Question

Yaster Gadgets manufactures and sells x smartphones per week. The weekly price- demand and cost equations are, respectively,

p=516-0.37 x and C(x) = 19,278 + 19 x.
Suppose Yaster Gadgets wants to maximize weekly profit. Compute the following quantities.
1. What price should Jesaki charge for the phones? $ per phone. Round to the nearest cent.
2. How many phones should be produced each week? phones. Round to 2 decimal places.
3. What is the maximum weekly profit? $_ per week. Round to the nearest cent.
Enter the result for 2.
____

Answer 1

Optimal pricing and output for Yaster Gadgets require finding where marginal revenue equals marginal cost, using the given price-demand and cost equations, and calculating the maximum profit from these values.

Step-by-step explanation:

The student is tasked with determining the price, the number of smartphones to produce, and maximum weekly profit for Yaster Gadgets. To solve this problem, one would typically take the revenue function (price times quantity) and subtract the cost function to get a profit function.
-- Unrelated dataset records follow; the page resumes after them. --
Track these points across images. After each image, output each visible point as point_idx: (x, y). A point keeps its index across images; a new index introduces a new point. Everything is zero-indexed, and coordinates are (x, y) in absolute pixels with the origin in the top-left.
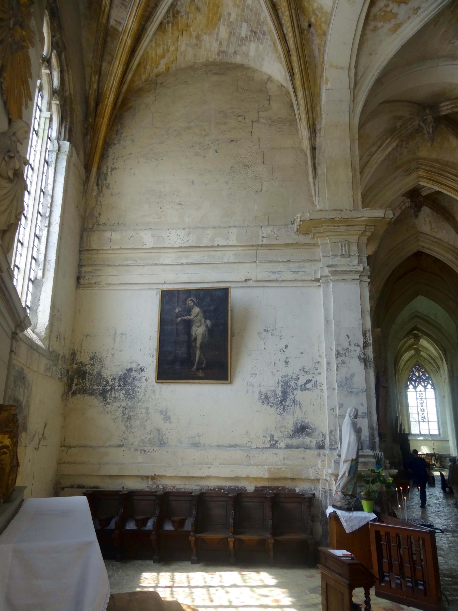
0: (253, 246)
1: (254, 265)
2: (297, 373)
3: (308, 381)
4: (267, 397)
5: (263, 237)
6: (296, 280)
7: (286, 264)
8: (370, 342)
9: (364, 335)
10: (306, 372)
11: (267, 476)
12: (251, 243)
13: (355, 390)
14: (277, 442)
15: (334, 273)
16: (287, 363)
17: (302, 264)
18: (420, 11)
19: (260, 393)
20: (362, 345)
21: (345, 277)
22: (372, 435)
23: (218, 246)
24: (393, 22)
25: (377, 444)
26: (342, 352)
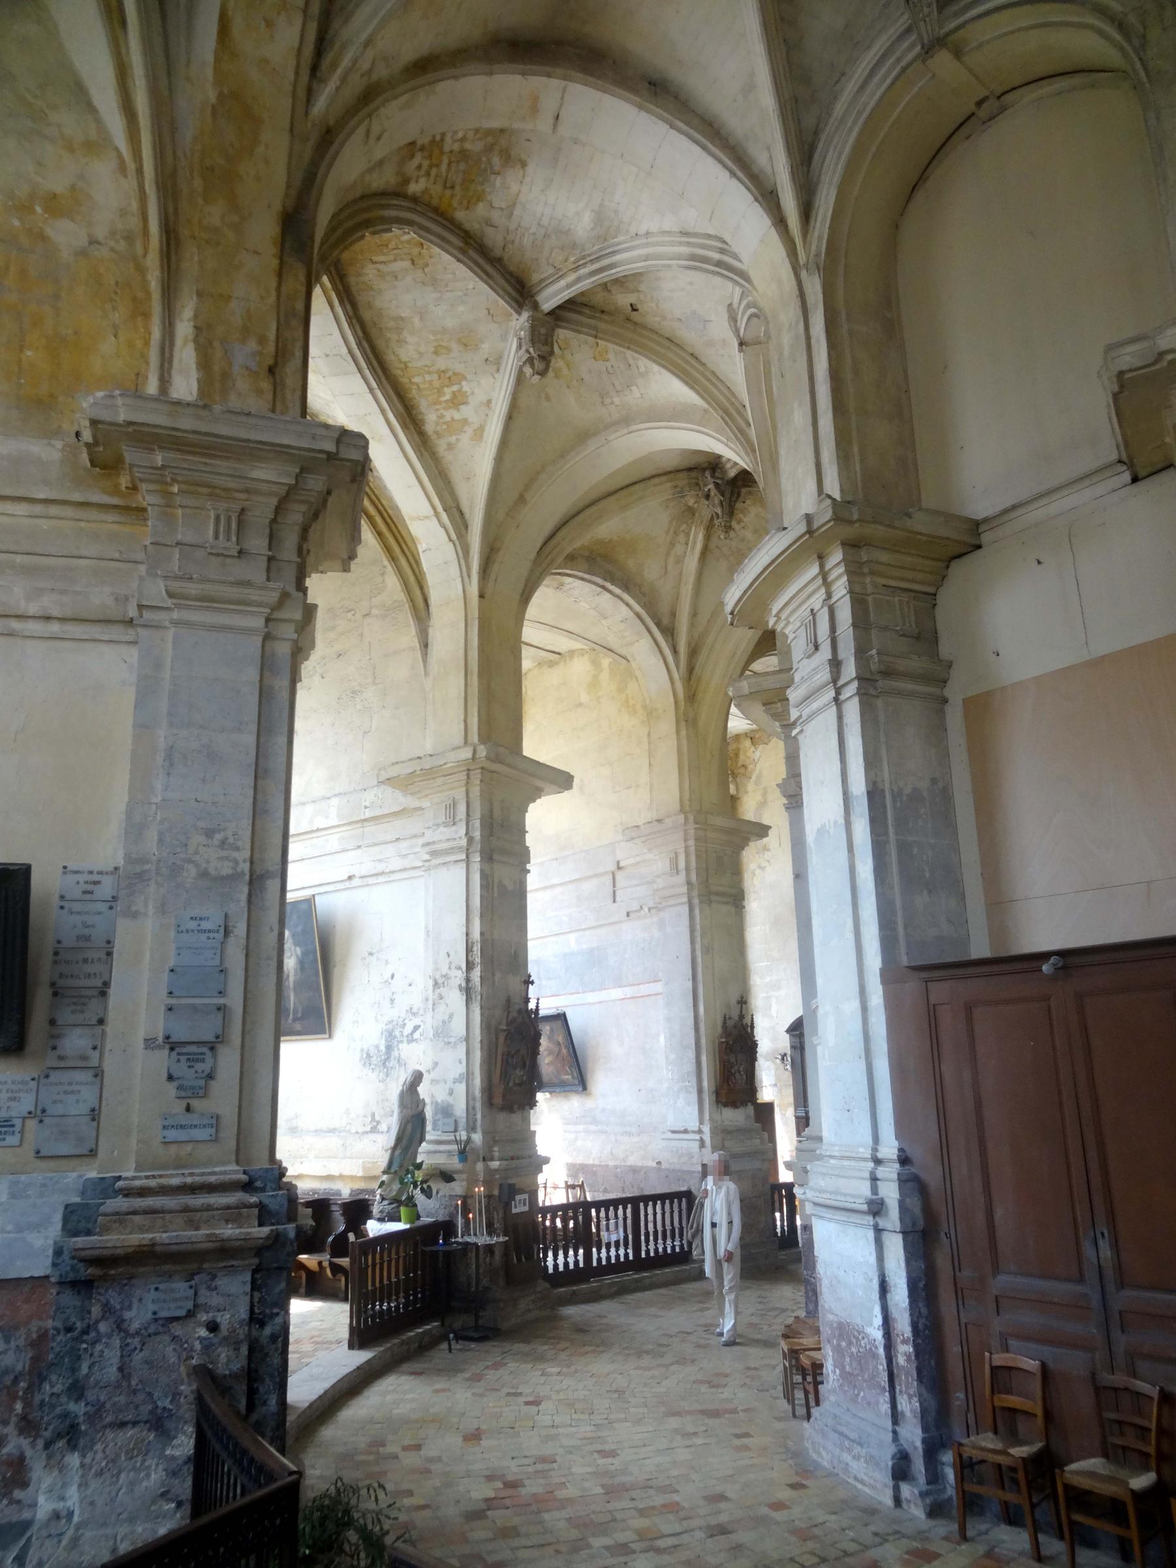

The profit function would then be differentiated with respect to the number of smartphones, and set equal to zero to find the critical points. Since the given functions are linear, the point where marginal revenue equals marginal cost will give us the optimal number of smartphones to produce for maximum profit.

We are given the price-demand equation p = 516 - 0.37x and the cost function C(x) = 19,278 + 19x. The profit function would be Profit(x) = px - C(x). After determining the optimal value of x, we plug it back into the price-demand equation to get the optimal price, and finally calculate the maximum weekly profit.